* _Action item_: Lay out every line of the data below as a Markdown table with two columns, Row and Entry: Row holds the line's number and Entry holds the line itself. Leave out blank lines.

* _Provided records_:

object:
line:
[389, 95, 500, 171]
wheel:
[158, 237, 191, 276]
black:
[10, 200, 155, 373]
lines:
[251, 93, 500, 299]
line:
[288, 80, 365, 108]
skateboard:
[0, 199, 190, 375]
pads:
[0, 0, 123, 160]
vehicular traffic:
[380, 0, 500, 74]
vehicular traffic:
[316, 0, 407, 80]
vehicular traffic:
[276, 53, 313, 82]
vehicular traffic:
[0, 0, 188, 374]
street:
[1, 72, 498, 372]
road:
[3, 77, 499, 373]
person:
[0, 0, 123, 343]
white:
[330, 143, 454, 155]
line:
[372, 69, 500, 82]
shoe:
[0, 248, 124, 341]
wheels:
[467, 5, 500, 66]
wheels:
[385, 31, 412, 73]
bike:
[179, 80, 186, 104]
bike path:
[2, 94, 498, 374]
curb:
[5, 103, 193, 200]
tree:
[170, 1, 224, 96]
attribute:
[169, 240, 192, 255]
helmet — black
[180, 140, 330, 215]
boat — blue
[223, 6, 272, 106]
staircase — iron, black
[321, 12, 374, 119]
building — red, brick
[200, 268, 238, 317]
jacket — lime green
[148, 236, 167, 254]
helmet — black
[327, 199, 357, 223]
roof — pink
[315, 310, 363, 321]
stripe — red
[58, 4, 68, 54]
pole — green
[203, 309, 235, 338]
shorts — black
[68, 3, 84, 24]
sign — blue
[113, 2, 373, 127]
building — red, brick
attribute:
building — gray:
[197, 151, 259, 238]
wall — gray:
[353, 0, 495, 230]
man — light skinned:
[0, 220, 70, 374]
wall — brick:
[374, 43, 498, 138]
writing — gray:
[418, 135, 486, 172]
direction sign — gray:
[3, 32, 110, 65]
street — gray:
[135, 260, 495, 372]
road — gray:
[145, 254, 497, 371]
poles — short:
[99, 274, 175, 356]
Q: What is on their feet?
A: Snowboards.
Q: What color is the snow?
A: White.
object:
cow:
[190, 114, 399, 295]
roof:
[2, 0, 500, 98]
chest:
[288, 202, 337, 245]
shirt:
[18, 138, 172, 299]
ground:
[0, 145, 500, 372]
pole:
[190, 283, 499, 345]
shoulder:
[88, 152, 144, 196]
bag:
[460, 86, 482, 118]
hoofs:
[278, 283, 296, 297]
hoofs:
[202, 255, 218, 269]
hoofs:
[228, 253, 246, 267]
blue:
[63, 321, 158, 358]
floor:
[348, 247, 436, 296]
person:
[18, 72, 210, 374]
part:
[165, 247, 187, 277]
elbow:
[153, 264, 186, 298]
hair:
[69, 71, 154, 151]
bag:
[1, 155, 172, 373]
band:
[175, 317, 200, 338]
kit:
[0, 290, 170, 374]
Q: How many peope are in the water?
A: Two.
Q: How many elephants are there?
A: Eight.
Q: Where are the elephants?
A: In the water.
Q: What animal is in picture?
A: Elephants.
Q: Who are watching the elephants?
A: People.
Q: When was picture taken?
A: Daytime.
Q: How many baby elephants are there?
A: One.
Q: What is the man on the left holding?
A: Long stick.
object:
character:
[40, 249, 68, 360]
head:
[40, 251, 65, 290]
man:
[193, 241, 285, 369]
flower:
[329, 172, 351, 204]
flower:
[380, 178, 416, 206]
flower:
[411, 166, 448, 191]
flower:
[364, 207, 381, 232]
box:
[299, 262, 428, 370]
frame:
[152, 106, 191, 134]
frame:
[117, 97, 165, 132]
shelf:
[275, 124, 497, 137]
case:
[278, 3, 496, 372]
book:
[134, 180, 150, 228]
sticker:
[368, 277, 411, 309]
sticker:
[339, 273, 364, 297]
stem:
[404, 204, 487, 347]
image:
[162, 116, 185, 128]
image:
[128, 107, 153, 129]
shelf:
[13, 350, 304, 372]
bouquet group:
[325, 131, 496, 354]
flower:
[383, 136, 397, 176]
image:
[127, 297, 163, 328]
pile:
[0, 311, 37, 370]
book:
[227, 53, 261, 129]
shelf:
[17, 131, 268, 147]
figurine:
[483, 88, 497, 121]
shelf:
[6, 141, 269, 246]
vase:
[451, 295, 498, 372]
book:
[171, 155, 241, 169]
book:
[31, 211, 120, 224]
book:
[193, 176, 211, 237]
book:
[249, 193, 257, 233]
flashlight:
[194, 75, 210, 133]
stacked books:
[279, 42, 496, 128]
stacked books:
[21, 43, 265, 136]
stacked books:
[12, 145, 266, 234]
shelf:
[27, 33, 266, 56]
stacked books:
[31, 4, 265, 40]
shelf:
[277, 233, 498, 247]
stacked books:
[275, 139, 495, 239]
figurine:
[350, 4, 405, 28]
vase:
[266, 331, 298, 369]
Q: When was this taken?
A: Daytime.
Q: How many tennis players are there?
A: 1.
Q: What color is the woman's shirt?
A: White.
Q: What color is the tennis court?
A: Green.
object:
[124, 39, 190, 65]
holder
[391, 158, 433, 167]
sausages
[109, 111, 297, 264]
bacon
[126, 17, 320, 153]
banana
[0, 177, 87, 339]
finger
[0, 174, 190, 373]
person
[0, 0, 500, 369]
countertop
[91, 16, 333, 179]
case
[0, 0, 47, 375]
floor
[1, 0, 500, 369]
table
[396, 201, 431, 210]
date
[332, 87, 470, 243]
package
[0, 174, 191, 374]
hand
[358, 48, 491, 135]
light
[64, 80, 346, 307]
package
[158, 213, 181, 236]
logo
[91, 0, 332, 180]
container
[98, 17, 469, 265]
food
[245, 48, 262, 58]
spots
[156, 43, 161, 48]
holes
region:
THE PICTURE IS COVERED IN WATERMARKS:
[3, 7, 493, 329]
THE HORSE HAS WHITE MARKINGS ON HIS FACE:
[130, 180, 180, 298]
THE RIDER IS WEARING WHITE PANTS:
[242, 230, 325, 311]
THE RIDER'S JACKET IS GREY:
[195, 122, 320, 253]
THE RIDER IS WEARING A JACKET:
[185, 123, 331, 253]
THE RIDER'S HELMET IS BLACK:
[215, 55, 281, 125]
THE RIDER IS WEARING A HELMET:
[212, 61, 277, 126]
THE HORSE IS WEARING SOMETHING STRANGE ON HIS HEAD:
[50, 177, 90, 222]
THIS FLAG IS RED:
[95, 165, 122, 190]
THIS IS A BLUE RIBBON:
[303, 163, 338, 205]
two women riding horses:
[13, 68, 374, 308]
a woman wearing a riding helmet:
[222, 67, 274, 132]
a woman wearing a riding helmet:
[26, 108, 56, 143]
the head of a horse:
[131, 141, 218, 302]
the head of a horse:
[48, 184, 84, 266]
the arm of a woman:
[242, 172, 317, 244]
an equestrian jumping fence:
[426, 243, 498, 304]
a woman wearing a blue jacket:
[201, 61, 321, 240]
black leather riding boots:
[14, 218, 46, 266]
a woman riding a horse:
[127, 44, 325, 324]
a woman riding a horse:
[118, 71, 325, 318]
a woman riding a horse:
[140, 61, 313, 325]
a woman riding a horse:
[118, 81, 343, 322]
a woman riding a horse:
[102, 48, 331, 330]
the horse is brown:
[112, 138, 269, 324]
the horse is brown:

* _Exercise result_:
| Row | Entry |
|---|---|
| 1 | object: |
| 2 | line: |
| 3 | [389, 95, 500, 171] |
| 4 | wheel: |
| 5 | [158, 237, 191, 276] |
| 6 | black: |
| 7 | [10, 200, 155, 373] |
| 8 | lines: |
| 9 | [251, 93, 500, 299] |
| 10 | line: |
| 11 | [288, 80, 365, 108] |
| 12 | skateboard: |
| 13 | [0, 199, 190, 375] |
| 14 | pads: |
| 15 | [0, 0, 123, 160] |
| 16 | vehicular traffic: |
| 17 | [380, 0, 500, 74] |
| 18 | vehicular traffic: |
| 19 | [316, 0, 407, 80] |
| 20 | vehicular traffic: |
| 21 | [276, 53, 313, 82] |
| 22 | vehicular traffic: |
| 23 | [0, 0, 188, 374] |
| 24 | street: |
| 25 | [1, 72, 498, 372] |
| 26 | road: |
| 27 | [3, 77, 499, 373] |
| 28 | person: |
| 29 | [0, 0, 123, 343] |
| 30 | white: |
| 31 | [330, 143, 454, 155] |
| 32 | line: |
| 33 | [372, 69, 500, 82] |
| 34 | shoe: |
| 35 | [0, 248, 124, 341] |
| 36 | wheels: |
| 37 | [467, 5, 500, 66] |
| 38 | wheels: |
| 39 | [385, 31, 412, 73] |
| 40 | bike: |
| 41 | [179, 80, 186, 104] |
| 42 | bike path: |
| 43 | [2, 94, 498, 374] |
| 44 | curb: |
| 45 | [5, 103, 193, 200] |
| 46 | tree: |
| 47 | [170, 1, 224, 96] |
| 48 | attribute: |
| 49 | [169, 240, 192, 255] |
| 50 | helmet — black |
| 51 | [180, 140, 330, 215] |
| 52 | boat — blue |
| 53 | [223, 6, 272, 106] |
| 54 | staircase — iron, black |
| 55 | [321, 12, 374, 119] |
| 56 | building — red, brick |
| 57 | [200, 268, 238, 317] |
| 58 | jacket — lime green |
| 59 | [148, 236, 167, 254] |
| 60 | helmet — black |
| 61 | [327, 199, 357, 223] |
| 62 | roof — pink |
| 63 | [315, 310, 363, 321] |
| 64 | stripe — red |
| 65 | [58, 4, 68, 54] |
| 66 | pole — green |
| 67 | [203, 309, 235, 338] |
| 68 | shorts — black |
| 69 | [68, 3, 84, 24] |
| 70 | sign — blue |
| 71 | [113, 2, 373, 127] |
| 72 | building — red, brick |
| 73 | attribute: |
| 74 | building — gray: |
| 75 | [197, 151, 259, 238] |
| 76 | wall — gray: |
| 77 | [353, 0, 495, 230] |
| 78 | man — light skinned: |
| 79 | [0, 220, 70, 374] |
| 80 | wall — brick: |
| 81 | [374, 43, 498, 138] |
| 82 | writing — gray: |
| 83 | [418, 135, 486, 172] |
| 84 | direction sign — gray: |
| 85 | [3, 32, 110, 65] |
| 86 | street — gray: |
| 87 | [135, 260, 495, 372] |
| 88 | road — gray: |
| 89 | [145, 254, 497, 371] |
| 90 | poles — short: |
| 91 | [99, 274, 175, 356] |
| 92 | Q: What is on their feet? |
| 93 | A: Snowboards. |
| 94 | Q: What color is the snow? |
| 95 | A: White. |
| 96 | object: |
| 97 | cow: |
| 98 | [190, 114, 399, 295] |
| 99 | roof: |
| 100 | [2, 0, 500, 98] |
| 101 | chest: |
| 102 | [288, 202, 337, 245] |
| 103 | shirt: |
| 104 | [18, 138, 172, 299] |
| 105 | ground: |
| 106 | [0, 145, 500, 372] |
| 107 | pole: |
| 108 | [190, 283, 499, 345] |
| 109 | shoulder: |
| 110 | [88, 152, 144, 196] |
| 111 | bag: |
| 112 | [460, 86, 482, 118] |
| 113 | hoofs: |
| 114 | [278, 283, 296, 297] |
| 115 | hoofs: |
| 116 | [202, 255, 218, 269] |
| 117 | hoofs: |
| 118 | [228, 253, 246, 267] |
| 119 | blue: |
| 120 | [63, 321, 158, 358] |
| 121 | floor: |
| 122 | [348, 247, 436, 296] |
| 123 | person: |
| 124 | [18, 72, 210, 374] |
| 125 | part: |
| 126 | [165, 247, 187, 277] |
| 127 | elbow: |
| 128 | [153, 264, 186, 298] |
| 129 | hair: |
| 130 | [69, 71, 154, 151] |
| 131 | bag: |
| 132 | [1, 155, 172, 373] |
| 133 | band: |
| 134 | [175, 317, 200, 338] |
| 135 | kit: |
| 136 | [0, 290, 170, 374] |
| 137 | Q: How many peope are in the water? |
| 138 | A: Two. |
| 139 | Q: How many elephants are there? |
| 140 | A: Eight. |
| 141 | Q: Where are the elephants? |
| 142 | A: In the water. |
| 143 | Q: What animal is in picture? |
| 144 | A: Elephants. |
| 145 | Q: Who are watching the elephants? |
| 146 | A: People. |
| 147 | Q: When was picture taken? |
| 148 | A: Daytime. |
| 149 | Q: How many baby elephants are there? |
| 150 | A: One. |
| 151 | Q: What is the man on the left holding? |
| 152 | A: Long stick. |
| 153 | object: |
| 154 | character: |
| 155 | [40, 249, 68, 360] |
| 156 | head: |
| 157 | [40, 251, 65, 290] |
| 158 | man: |
| 159 | [193, 241, 285, 369] |
| 160 | flower: |
| 161 | [329, 172, 351, 204] |
| 162 | flower: |
| 163 | [380, 178, 416, 206] |
| 164 | flower: |
| 165 | [411, 166, 448, 191] |
| 166 | flower: |
| 167 | [364, 207, 381, 232] |
| 168 | box: |
| 169 | [299, 262, 428, 370] |
| 170 | frame: |
| 171 | [152, 106, 191, 134] |
| 172 | frame: |
| 173 | [117, 97, 165, 132] |
| 174 | shelf: |
| 175 | [275, 124, 497, 137] |
| 176 | case: |
| 177 | [278, 3, 496, 372] |
| 178 | book: |
| 179 | [134, 180, 150, 228] |
| 180 | sticker: |
| 181 | [368, 277, 411, 309] |
| 182 | sticker: |
| 183 | [339, 273, 364, 297] |
| 184 | stem: |
| 185 | [404, 204, 487, 347] |
| 186 | image: |
| 187 | [162, 116, 185, 128] |
| 188 | image: |
| 189 | [128, 107, 153, 129] |
| 190 | shelf: |
| 191 | [13, 350, 304, 372] |
| 192 | bouquet group: |
| 193 | [325, 131, 496, 354] |
| 194 | flower: |
| 195 | [383, 136, 397, 176] |
| 196 | image: |
| 197 | [127, 297, 163, 328] |
| 198 | pile: |
| 199 | [0, 311, 37, 370] |
| 200 | book: |
| 201 | [227, 53, 261, 129] |
| 202 | shelf: |
| 203 | [17, 131, 268, 147] |
| 204 | figurine: |
| 205 | [483, 88, 497, 121] |
| 206 | shelf: |
| 207 | [6, 141, 269, 246] |
| 208 | vase: |
| 209 | [451, 295, 498, 372] |
| 210 | book: |
| 211 | [171, 155, 241, 169] |
| 212 | book: |
| 213 | [31, 211, 120, 224] |
| 214 | book: |
| 215 | [193, 176, 211, 237] |
| 216 | book: |
| 217 | [249, 193, 257, 233] |
| 218 | flashlight: |
| 219 | [194, 75, 210, 133] |
| 220 | stacked books: |
| 221 | [279, 42, 496, 128] |
| 222 | stacked books: |
| 223 | [21, 43, 265, 136] |
| 224 | stacked books: |
| 225 | [12, 145, 266, 234] |
| 226 | shelf: |
| 227 | [27, 33, 266, 56] |
| 228 | stacked books: |
| 229 | [31, 4, 265, 40] |
| 230 | shelf: |
| 231 | [277, 233, 498, 247] |
| 232 | stacked books: |
| 233 | [275, 139, 495, 239] |
| 234 | figurine: |
| 235 | [350, 4, 405, 28] |
| 236 | vase: |
| 237 | [266, 331, 298, 369] |
| 238 | Q: When was this taken? |
| 239 | A: Daytime. |
| 240 | Q: How many tennis players are there? |
| 241 | A: 1. |
| 242 | Q: What color is the woman's shirt? |
| 243 | A: White. |
| 244 | Q: What color is the tennis court? |
| 245 | A: Green. |
| 246 | object: |
| 247 | [124, 39, 190, 65] |
| 248 | holder |
| 249 | [391, 158, 433, 167] |
| 250 | sausages |
| 251 | [109, 111, 297, 264] |
| 252 | bacon |
| 253 | [126, 17, 320, 153] |
| 254 | banana |
| 255 | [0, 177, 87, 339] |
| 256 | finger |
| 257 | [0, 174, 190, 373] |
| 258 | person |
| 259 | [0, 0, 500, 369] |
| 260 | countertop |
| 261 | [91, 16, 333, 179] |
| 262 | case |
| 263 | [0, 0, 47, 375] |
| 264 | floor |
| 265 | [1, 0, 500, 369] |
| 266 | table |
| 267 | [396, 201, 431, 210] |
| 268 | date |
| 269 | [332, 87, 470, 243] |
| 270 | package |
| 271 | [0, 174, 191, 374] |
| 272 | hand |
| 273 | [358, 48, 491, 135] |
| 274 | light |
| 275 | [64, 80, 346, 307] |
| 276 | package |
| 277 | [158, 213, 181, 236] |
| 278 | logo |
| 279 | [91, 0, 332, 180] |
| 280 | container |
| 281 | [98, 17, 469, 265] |
| 282 | food |
| 283 | [245, 48, 262, 58] |
| 284 | spots |
| 285 | [156, 43, 161, 48] |
| 286 | holes |
| 287 | region: |
| 288 | THE PICTURE IS COVERED IN WATERMARKS: |
| 289 | [3, 7, 493, 329] |
| 290 | THE HORSE HAS WHITE MARKINGS ON HIS FACE: |
| 291 | [130, 180, 180, 298] |
| 292 | THE RIDER IS WEARING WHITE PANTS: |
| 293 | [242, 230, 325, 311] |
| 294 | THE RIDER'S JACKET IS GREY: |
| 295 | [195, 122, 320, 253] |
| 296 | THE RIDER IS WEARING A JACKET: |
| 297 | [185, 123, 331, 253] |
| 298 | THE RIDER'S HELMET IS BLACK: |
| 299 | [215, 55, 281, 125] |
| 300 | THE RIDER IS WEARING A HELMET: |
| 301 | [212, 61, 277, 126] |
| 302 | THE HORSE IS WEARING SOMETHING STRANGE ON HIS HEAD: |
| 303 | [50, 177, 90, 222] |
| 304 | THIS FLAG IS RED: |
| 305 | [95, 165, 122, 190] |
| 306 | THIS IS A BLUE RIBBON: |
| 307 | [303, 163, 338, 205] |
| 308 | two women riding horses: |
| 309 | [13, 68, 374, 308] |
| 310 | a woman wearing a riding helmet: |
| 311 | [222, 67, 274, 132] |
| 312 | a woman wearing a riding helmet: |
| 313 | [26, 108, 56, 143] |
| 314 | the head of a horse: |
| 315 | [131, 141, 218, 302] |
| 316 | the head of a horse: |
| 317 | [48, 184, 84, 266] |
| 318 | the arm of a woman: |
| 319 | [242, 172, 317, 244] |
| 320 | an equestrian jumping fence: |
| 321 | [426, 243, 498, 304] |
| 322 | a woman wearing a blue jacket: |
| 323 | [201, 61, 321, 240] |
| 324 | black leather riding boots: |
| 325 | [14, 218, 46, 266] |
| 326 | a woman riding a horse: |
| 327 | [127, 44, 325, 324] |
| 328 | a woman riding a horse: |
| 329 | [118, 71, 325, 318] |
| 330 | a woman riding a horse: |
| 331 | [140, 61, 313, 325] |
| 332 | a woman riding a horse: |
| 333 | [118, 81, 343, 322] |
| 334 | a woman riding a horse: |
| 335 | [102, 48, 331, 330] |
| 336 | the horse is brown: |
| 337 | [112, 138, 269, 324] |
| 338 | the horse is brown: |